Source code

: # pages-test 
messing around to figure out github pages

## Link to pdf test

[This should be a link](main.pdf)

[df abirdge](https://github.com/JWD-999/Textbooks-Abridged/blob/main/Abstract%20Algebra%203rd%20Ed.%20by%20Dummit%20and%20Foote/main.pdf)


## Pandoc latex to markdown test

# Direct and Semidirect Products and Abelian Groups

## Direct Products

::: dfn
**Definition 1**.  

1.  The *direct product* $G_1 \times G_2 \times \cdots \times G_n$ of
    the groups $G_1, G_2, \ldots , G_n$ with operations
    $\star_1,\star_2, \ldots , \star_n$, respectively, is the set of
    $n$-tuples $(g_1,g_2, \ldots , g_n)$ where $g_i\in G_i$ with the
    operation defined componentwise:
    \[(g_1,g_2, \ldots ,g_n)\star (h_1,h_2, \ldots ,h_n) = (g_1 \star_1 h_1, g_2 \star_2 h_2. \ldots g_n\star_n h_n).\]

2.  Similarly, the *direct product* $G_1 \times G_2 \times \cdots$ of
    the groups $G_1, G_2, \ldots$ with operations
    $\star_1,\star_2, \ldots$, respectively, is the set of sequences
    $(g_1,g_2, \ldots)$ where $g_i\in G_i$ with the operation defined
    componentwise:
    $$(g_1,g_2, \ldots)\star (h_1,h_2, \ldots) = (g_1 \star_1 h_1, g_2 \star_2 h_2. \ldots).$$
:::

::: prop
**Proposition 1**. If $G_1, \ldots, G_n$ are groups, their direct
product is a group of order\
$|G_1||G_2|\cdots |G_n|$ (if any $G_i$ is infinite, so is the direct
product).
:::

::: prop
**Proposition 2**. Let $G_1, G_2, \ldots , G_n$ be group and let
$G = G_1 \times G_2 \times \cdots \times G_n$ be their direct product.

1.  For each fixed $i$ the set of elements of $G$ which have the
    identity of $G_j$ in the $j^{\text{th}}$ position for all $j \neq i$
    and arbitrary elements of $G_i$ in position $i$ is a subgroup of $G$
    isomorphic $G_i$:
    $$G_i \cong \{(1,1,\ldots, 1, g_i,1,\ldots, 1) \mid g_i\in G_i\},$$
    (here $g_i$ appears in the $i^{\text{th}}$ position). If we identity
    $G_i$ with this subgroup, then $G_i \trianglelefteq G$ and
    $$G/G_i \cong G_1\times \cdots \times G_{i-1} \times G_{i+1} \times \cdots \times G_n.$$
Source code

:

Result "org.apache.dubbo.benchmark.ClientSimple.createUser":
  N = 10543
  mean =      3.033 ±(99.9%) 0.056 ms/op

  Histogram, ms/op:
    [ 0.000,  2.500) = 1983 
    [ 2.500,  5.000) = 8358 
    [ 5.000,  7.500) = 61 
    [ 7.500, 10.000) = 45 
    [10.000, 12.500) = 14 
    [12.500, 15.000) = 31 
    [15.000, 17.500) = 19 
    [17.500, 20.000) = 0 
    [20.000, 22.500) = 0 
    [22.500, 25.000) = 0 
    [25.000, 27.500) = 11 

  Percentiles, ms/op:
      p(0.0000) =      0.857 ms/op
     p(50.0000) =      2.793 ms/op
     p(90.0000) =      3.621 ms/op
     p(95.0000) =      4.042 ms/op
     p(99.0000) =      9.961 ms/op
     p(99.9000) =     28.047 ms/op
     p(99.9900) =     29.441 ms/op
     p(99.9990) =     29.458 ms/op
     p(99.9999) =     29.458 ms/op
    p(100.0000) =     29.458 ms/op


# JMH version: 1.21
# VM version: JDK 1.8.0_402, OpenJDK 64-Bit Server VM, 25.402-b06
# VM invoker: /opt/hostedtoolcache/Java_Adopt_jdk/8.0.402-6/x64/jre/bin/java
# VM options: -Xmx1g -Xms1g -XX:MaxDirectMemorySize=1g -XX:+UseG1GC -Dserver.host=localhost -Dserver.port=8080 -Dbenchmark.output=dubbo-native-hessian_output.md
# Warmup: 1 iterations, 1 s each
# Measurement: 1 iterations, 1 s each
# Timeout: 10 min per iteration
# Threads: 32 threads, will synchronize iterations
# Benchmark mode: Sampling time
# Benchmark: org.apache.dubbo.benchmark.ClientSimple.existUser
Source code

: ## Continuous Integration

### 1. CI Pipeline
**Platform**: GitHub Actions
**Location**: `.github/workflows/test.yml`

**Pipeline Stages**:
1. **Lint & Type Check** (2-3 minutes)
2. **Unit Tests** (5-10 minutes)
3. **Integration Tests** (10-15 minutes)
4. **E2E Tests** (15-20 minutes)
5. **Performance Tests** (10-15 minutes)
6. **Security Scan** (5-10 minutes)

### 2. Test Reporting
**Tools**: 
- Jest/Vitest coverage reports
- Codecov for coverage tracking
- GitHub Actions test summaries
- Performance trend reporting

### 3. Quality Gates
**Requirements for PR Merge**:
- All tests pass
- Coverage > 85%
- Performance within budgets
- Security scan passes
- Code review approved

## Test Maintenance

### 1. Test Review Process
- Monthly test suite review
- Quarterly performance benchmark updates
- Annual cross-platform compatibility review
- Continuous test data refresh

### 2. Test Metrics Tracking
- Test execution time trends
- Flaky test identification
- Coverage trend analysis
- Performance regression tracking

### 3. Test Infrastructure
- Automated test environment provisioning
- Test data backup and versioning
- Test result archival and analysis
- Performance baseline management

● Problem
Search the entries for "ClientSimple" and show every line that has it.

● Answer area
Result "org.apache.dubbo.benchmark.ClientSimple.createUser":
# Benchmark: org.apache.dubbo.benchmark.ClientSimple.existUser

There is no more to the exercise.